Comparison words produce canonical flags:

     1 1 = .
     1 0= .
     0 1 < .
     0 0 < .
     -1 1 u< . \ type error, u< interprets -1 as large unsigned number
     -1 1 < .

Gforth supports all combinations of the prefixes 0 u d d0 du f f0 (or none) and the comparisons = <> < > <= >=. Only a part of these combinations are standard (for details see the standard, Numeric comparison, Floating Point or Word Index).

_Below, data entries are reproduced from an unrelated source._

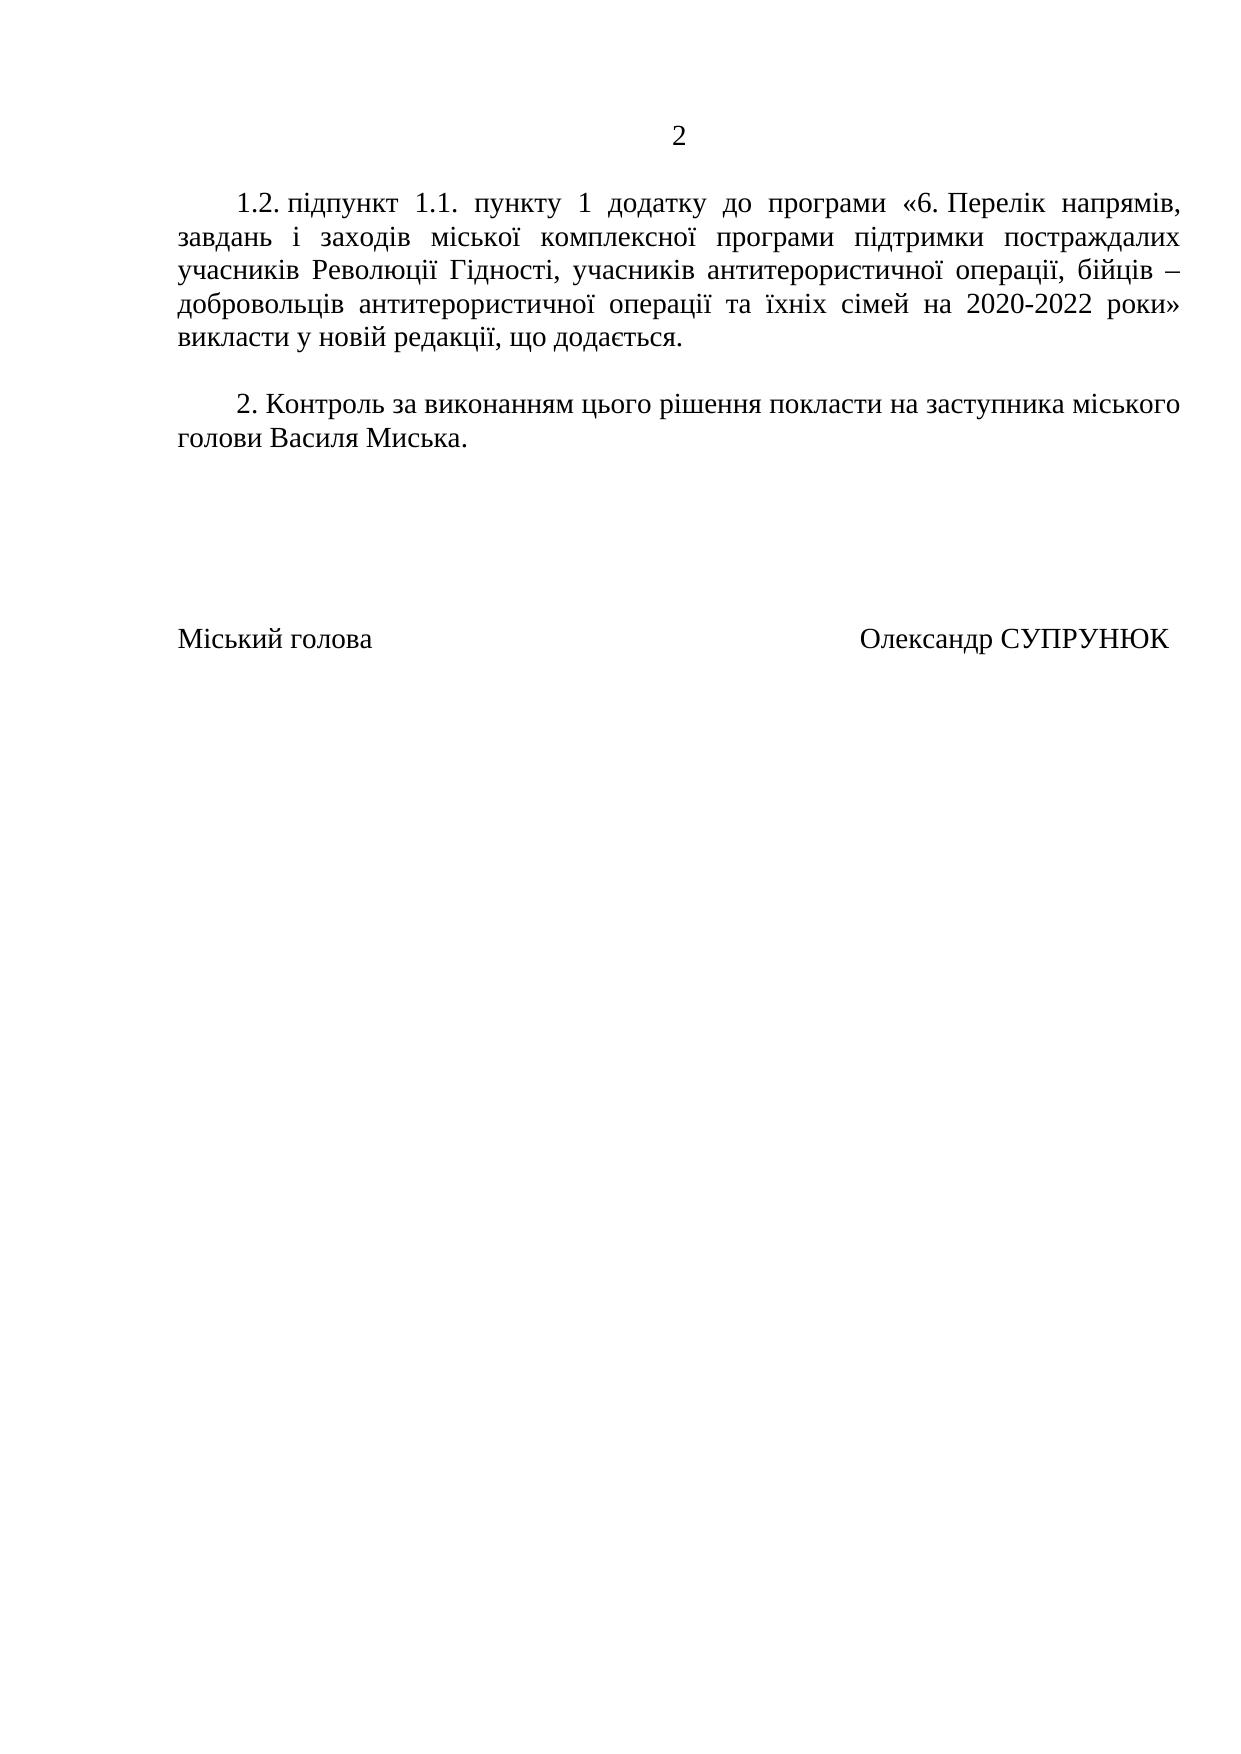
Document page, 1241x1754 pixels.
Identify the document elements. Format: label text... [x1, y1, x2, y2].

text 2. Контроль за виконанням цього рішення покласти на заступника міського голови Василя Миська. [177, 386, 1181, 453]
text Міський голова Олександр СУПРУНЮК [177, 621, 1181, 655]
text 1.2. підпункт 1.1. пункту 1 додатку до програми «6. Перелік напрямів, завдань і заходів міської комплексної програми підтримки постраждалих учасників Революції Гідності, учасників антитерористичної операції, бійців – добровольців антитерористичної операції та їхніх сімей на 2020-2022 роки» викласти у новій редакції, що додається. [177, 185, 1181, 353]
text 2 [177, 118, 1181, 152]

You can use and or xor invert as operations on canonical flags. Actually they are bitwise operations:

     1 2 and .
     1 2 or .
     1 3 xor .
     1 invert .

You can convert a zero/non-zero flag into a canonical flag with 0<> (and complement it on the way with 0=).

     1 0= .
     1 0<> .

You can use the all-bits-set feature of canonical flags and the bitwise operation of the Boolean operations to avoid ifs:

     : foo ( n1 -- n2 )
       0= if
         14
       else
         0
       endif ;
     0 foo .
     1 foo .
     
     : foo ( n1 -- n2 )
       0= 14 and ;
     0 foo .
     1 foo .
Assignment: Write min without if.

For reference, see Boolean Flags, Numeric comparison, and Bitwise operations.